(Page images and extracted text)
============================================================
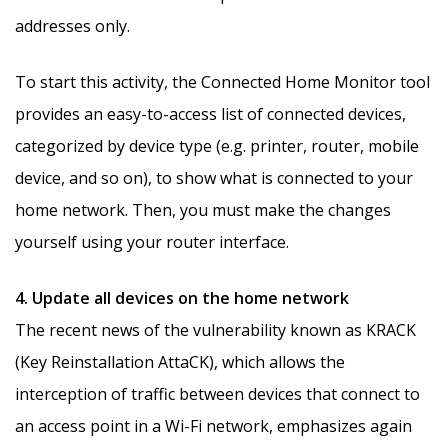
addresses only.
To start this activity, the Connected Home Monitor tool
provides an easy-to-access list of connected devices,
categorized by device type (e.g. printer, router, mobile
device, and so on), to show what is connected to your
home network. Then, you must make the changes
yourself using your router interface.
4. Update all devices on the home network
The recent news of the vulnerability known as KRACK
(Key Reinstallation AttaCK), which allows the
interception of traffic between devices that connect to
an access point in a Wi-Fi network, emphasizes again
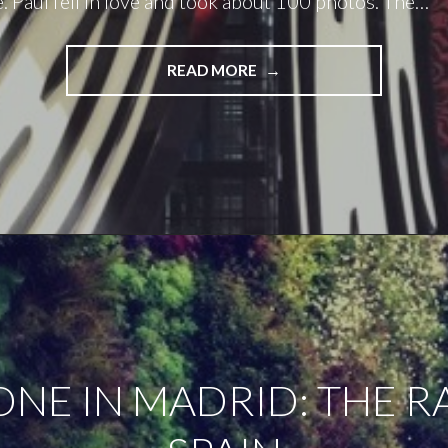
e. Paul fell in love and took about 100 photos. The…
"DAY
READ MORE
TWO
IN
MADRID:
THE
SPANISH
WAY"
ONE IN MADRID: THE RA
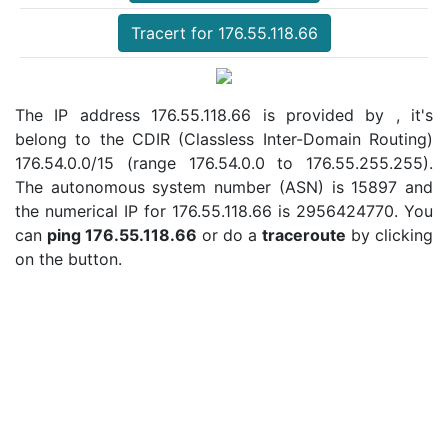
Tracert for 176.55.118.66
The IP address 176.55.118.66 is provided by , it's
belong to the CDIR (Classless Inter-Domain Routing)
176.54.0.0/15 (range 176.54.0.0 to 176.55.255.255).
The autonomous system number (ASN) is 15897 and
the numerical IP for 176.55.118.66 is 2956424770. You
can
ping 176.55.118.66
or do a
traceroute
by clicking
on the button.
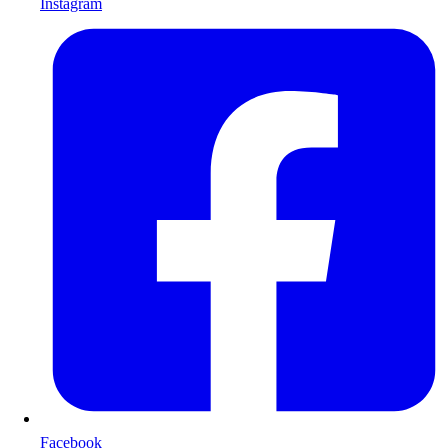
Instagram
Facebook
============================================================
Exercise aim:
Format the extracted text from all of the entries above as a numbered list, leaving out blank lines. Do not include the page images in your answer.

Response:
1. addresses only.
2. To start this activity, the Connected Home Monitor tool
3. provides an easy-to-access list of connected devices,
4. categorized by device type (e.g. printer, router, mobile
5. device, and so on), to show what is connected to your
6. home network. Then, you must make the changes
7. yourself using your router interface.
8. 4. Update all devices on the home network
9. The recent news of the vulnerability known as KRACK
10. (Key Reinstallation AttaCK), which allows the
11. interception of traffic between devices that connect to
12. an access point in a Wi-Fi network, emphasizes again
13. e. Paul fell in love and took about 100 photos. The…
14. "DAY
15. READ MORE
16. TWO
17. IN
18. MADRID:
19. THE
20. SPANISH
21. WAY"
22. ONE IN MADRID: THE RA
23. Tracert for 176.55.118.66
24. The IP address 176.55.118.66 is provided by , it's
25. belong to the CDIR (Classless Inter-Domain Routing)
26. 176.54.0.0/15 (range 176.54.0.0 to 176.55.255.255).
27. The autonomous system number (ASN) is 15897 and
28. the numerical IP for 176.55.118.66 is 2956424770. You
29. can
30. ping 176.55.118.66
31. or do a
32. traceroute
33. by clicking
34. on the button.
35. Instagram
36. Facebook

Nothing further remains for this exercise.